The two and three-stage grinding magnetic separation test work has exceeded the results of the previous sighter test work and confirmed the opportunity to produce a high-grade, high-purity iron-vanadium concentrate of up to 67.1% iron at a 32-micron grind size and up to 64.3% iron at a 125-micron grind size.
Technology Metals Australia Ltd’s (ASX:TMT) (FRA:TN6) magnetic concentrate test work based on staged grinding of two large sample masses of fresh massive magnetite composites from the Yarrabubba Iron-Vanadium Project has produced high-grade magnetic concentrate.
This confirms the ability to produce a premium Platts 65 product with very low levels of deleterious elements.
The two and three-stage grinding magnetic separation test work has exceeded the results of the previous sighter test work and confirmed the opportunity to produce a high-grade, high-purity iron-vanadium concentrate of up to 67.1% iron at a 32-micron grind size and up to 64.3% iron at a 125-micron grind size.
Titanium separation test work is underway on non-magnetic tailings stream generated from Low-Intensity Magnetic Separation (LIMS) work.
Technology Metals managing director Ian Prentice said: “This test work has provided further confirmation of the opportunity to produce a high grade, high purity Fe-V magnetic concentrate at Yarrabubba as the test work programs scale up.
“Importantly the work has also provided sufficient sample to progress diagnostic titanium recovery test work, which the team is actively progressing as we embark on a very exciting and transformative 2021.
“The range of products anticipated to be generated from Yarrabubba is a very exciting component of the Project and is expected to be very well received by customers and funding partners.”
A program of sighter metallurgical test work, consisting of LIMS on seven representative composite samples formed from PQ diamond drill hole material, delivered outstanding high-grade, high-purity iron-vanadium concentrate results across all of the mineralised units at Yarrabubba.
The full set of LIMS test work confirmed the very high rejection of deleterious elements across all of the composites at the 32-micron grind size, with weighted average grades of 0.42% silicon dioxide, 0.67% aluminium oxide, 0.011% sulphur and 0.001% phosphorus.
A further round of laboratory-scale LIMS test work has now been completed on larger sample masses of the fresh massive magnetite composites.
This test work was designed to confirm the outcomes of the sighter test work under both three-stage (500 microns, 125 microns and 32 microns) and two-stage (125 microns and 32 microns) grind scenarios and generate sufficient volume of nonmagnetic tailings to further investigate the titanium separation circuit.
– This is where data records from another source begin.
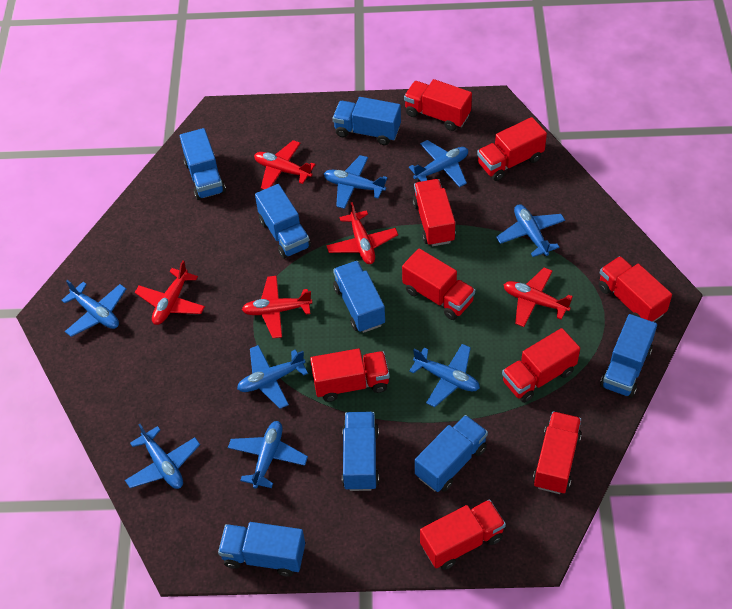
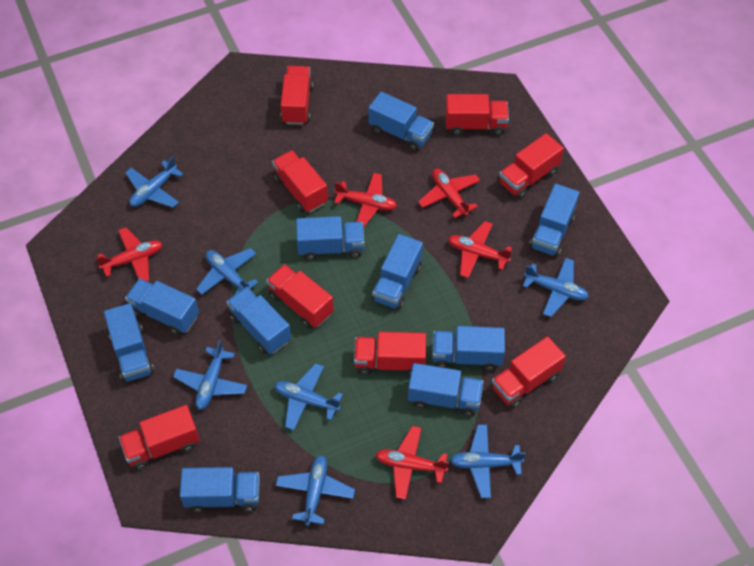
blue plane: [61,280,126,337] [125,424,200,489] [228,421,308,489] [237,345,308,409] [324,155,388,209] [409,140,468,187] [409,344,480,407] [496,204,565,257] = 8 -> [125,156,183,208] [173,340,247,410] [196,248,259,295] [274,363,343,430] [276,455,355,526] [450,425,526,498] [523,258,589,317] = 7
blue truck: [180,128,226,200] [218,522,305,577] [255,184,311,259] [333,97,401,145] [333,261,385,333] [342,412,379,491] [415,415,488,492] [600,314,657,398] = 8 -> [104,303,154,382] [125,278,199,335] [180,467,260,513] [227,287,291,354] [296,216,364,261] [368,92,434,151] [372,234,423,310] [408,363,484,417] [432,326,505,371] [529,184,579,257] = 10
red truck: [310,349,390,402] [402,248,475,320] [404,79,472,131] [412,179,456,246] [420,500,506,570] [477,117,547,181] [502,328,580,403] [533,411,581,494] [598,256,672,322] = 9 -> [119,405,200,470] [266,264,334,328] [272,150,328,213] [281,66,314,125] [354,332,426,376] [445,94,509,136] [492,336,566,408] [499,133,564,199] = 8

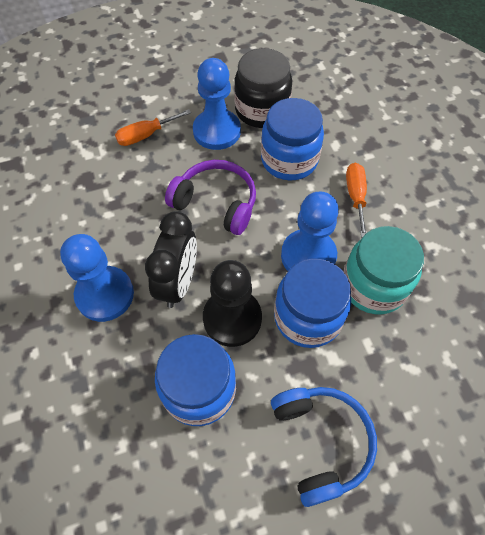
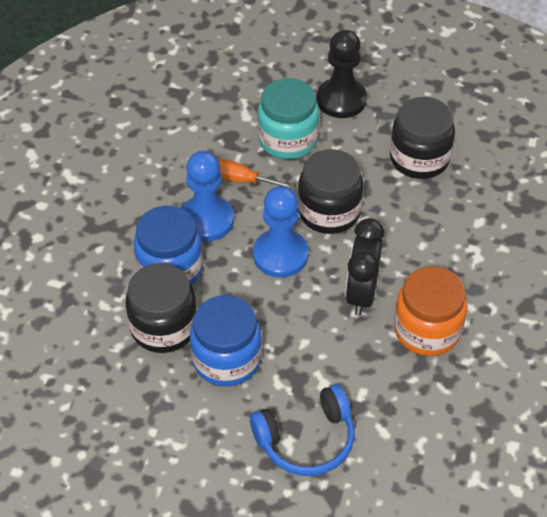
black jar: [234,48,292,128] = 1 -> [125,263,197,353] [298,149,363,234] [390,97,455,179] = 3
blue jar: [155,334,236,426] [261,98,324,180] [274,259,351,348] = 3 -> [134,206,203,285] [190,295,262,387] = 2
blue pawn: [60,234,134,322] [193,58,241,150] [281,191,339,271] = 3 -> [181,151,234,242] [253,186,308,278] = 2
orange jar: none = 0 -> [394,266,467,356] = 1
orange screwdriver: [115,109,191,146] [346,163,367,238] = 2 -> [218,158,294,189] = 1
purple headphones: [165,160,256,235] = 1 -> none = 0

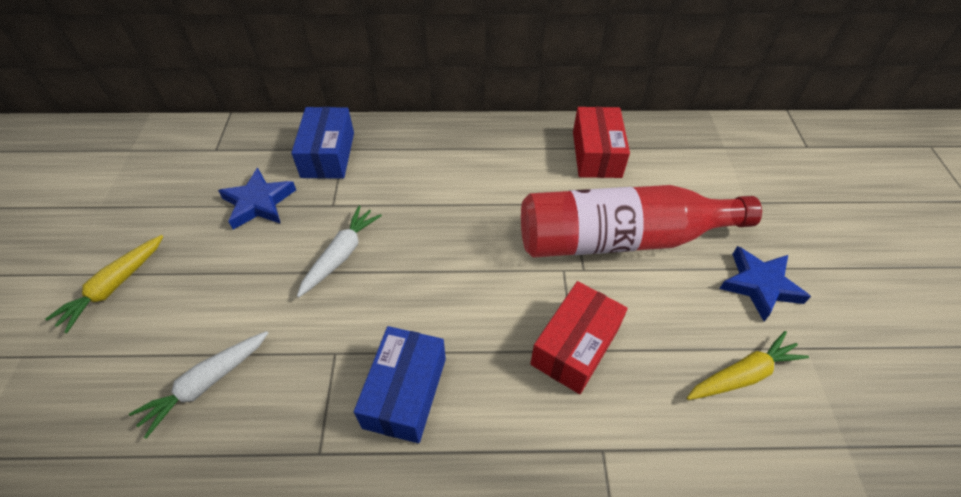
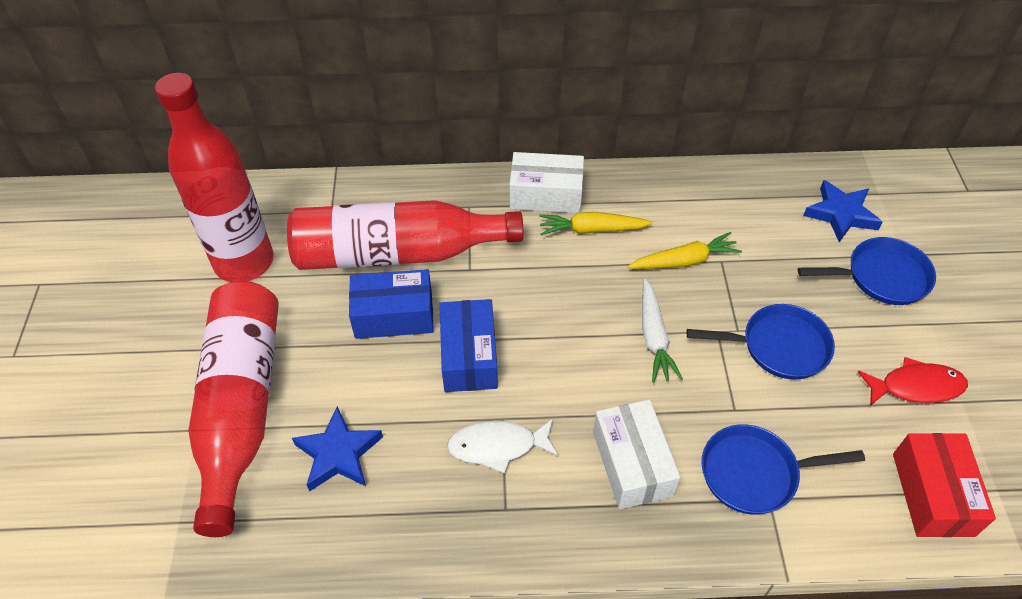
blue pan: none = 0 -> [687,304,835,380] [701,424,865,515] [798,237,936,305] = 3
red bottle: [521,185,762,257] = 1 -> [155,73,274,282] [188,281,279,537] [287,200,523,270] = 3
red box: [530,281,628,394] [573,107,630,178] = 2 -> [893,433,996,537] = 1
red fish: none = 0 -> [858,357,968,406] = 1
white box: none = 0 -> [510,152,584,213] [593,399,680,509] = 2
white carrot: [129,331,268,439] [297,206,382,297] = 2 -> [642,279,683,382] = 1
white fish: none = 0 -> [447,419,558,473] = 1

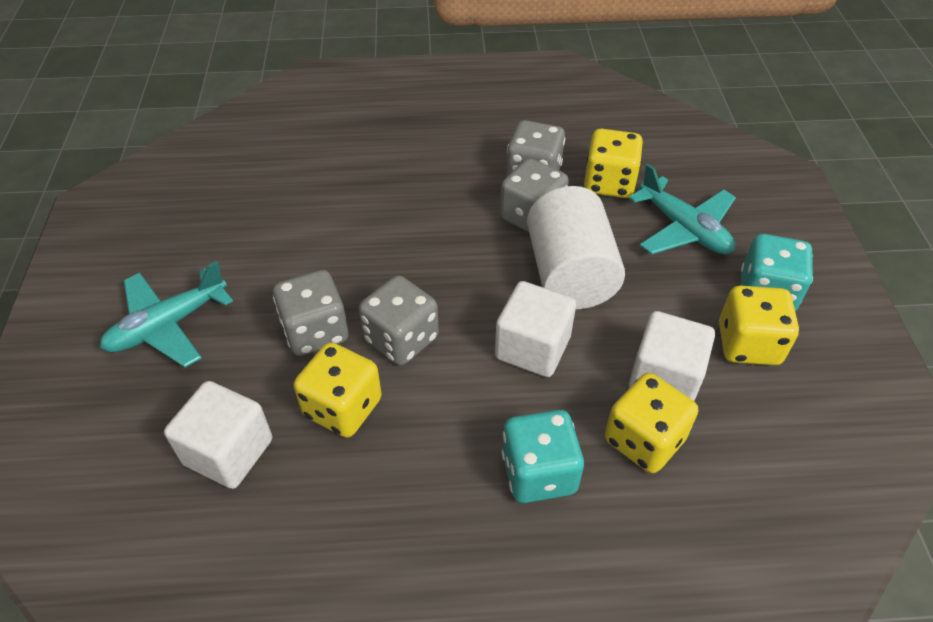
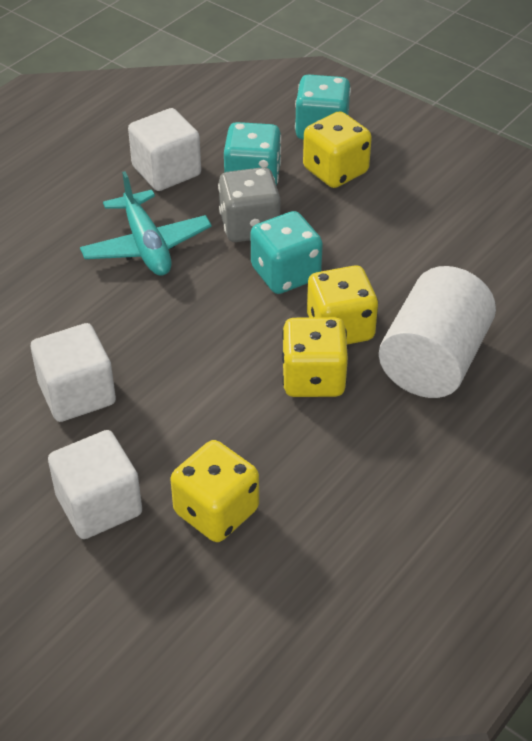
grey dice: [273,270,349,356] [359,275,439,365] [500,158,569,232] [506,120,565,177] = 4 -> [218,167,280,242] = 1
turquoise dice: [501,410,584,503] [741,234,813,311] = 2 -> [224,122,281,186] [251,211,323,294] [295,75,351,140] = 3
turquoise plane: [100,261,233,367] [629,164,736,255] = 2 -> [80,171,212,276] = 1

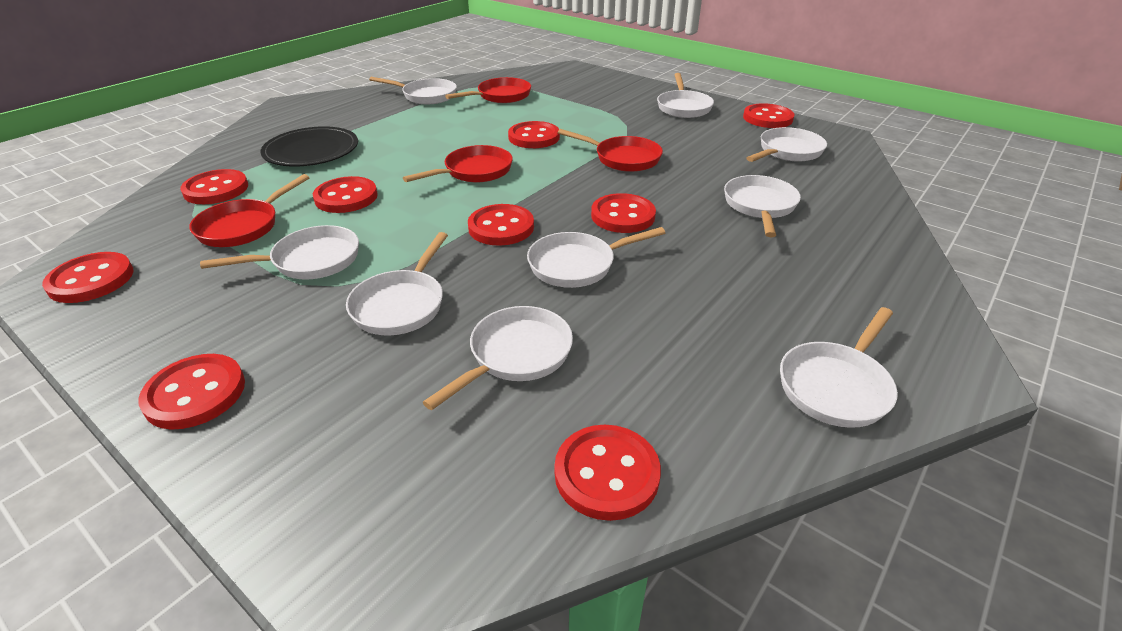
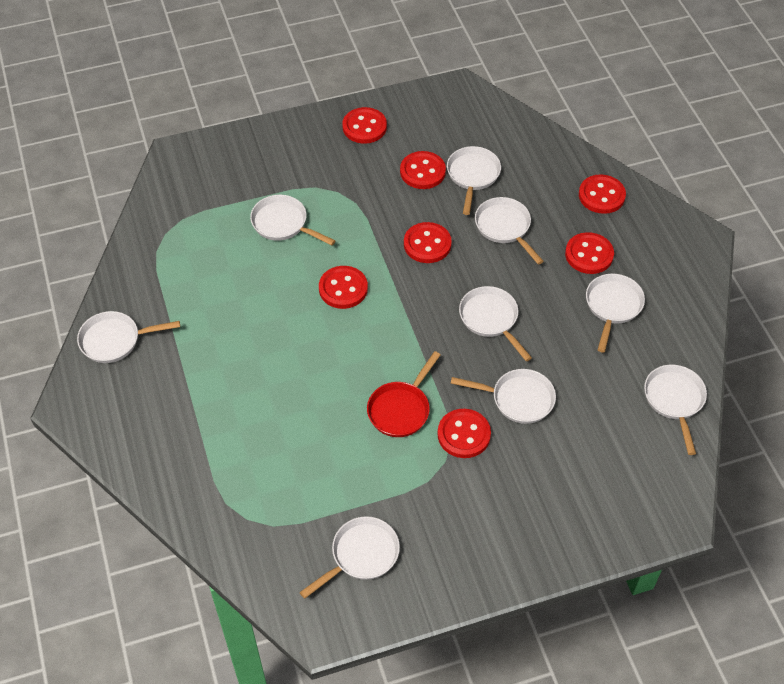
black plate: [260,126,358,167] = 1 -> none = 0
red button: [42,252,134,303] [138,354,245,430] [180,169,248,204] [313,176,378,213] [468,204,534,246] [508,121,560,148] [555,425,661,521] [591,193,656,233] [743,103,794,128] = 9 -> [319,266,368,309] [342,107,387,144] [400,151,446,189] [404,222,452,263] [438,409,491,458] [565,232,614,274] [579,174,626,214] = 7
red pan: [189,174,310,247] [403,145,513,183] [445,77,531,103] [558,129,663,172] = 4 -> [367,351,440,437] = 1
Results of the magnetic separation phase of the test work program have strongly confirmed the outcomes of the previously announced sighter test work.
The magnetic concentrate grades are typically slightly higher from the larger-scale test work relative to the sighter test work, with greater rejection of impurities.
The very high recoveries of both iron and vanadium into a magnetic concentrate for the massive fresh composites were also confirmed, with iron recoveries ranging from 76 to 90% and vanadium recoveries ranging from 85.0 to 93%.
Titanium separation test work
The original program of sighter metallurgical test work identified clear potential to discriminate between vanadiferous iron (V+Fe) phases and titanium-containing phases, resulting in titanium rejection to the non-magnetic tails stream.
Non-magnetic tails from the larger scale LIMS test work program have been collected from each cycle (grind size) and are being utilised for further investigation and optimisation of the potential to generate a high-grade titanium product from this tails stream using standard gravity separation techniques.
This work is underway, with the outcomes of the test work expected to provide further guidance on an appropriate flowsheet for the titanium separation, enhance the quality of the titanium product as well as provide guidance on the expected product yields.
Results from this phase of test work will be reported as they become available.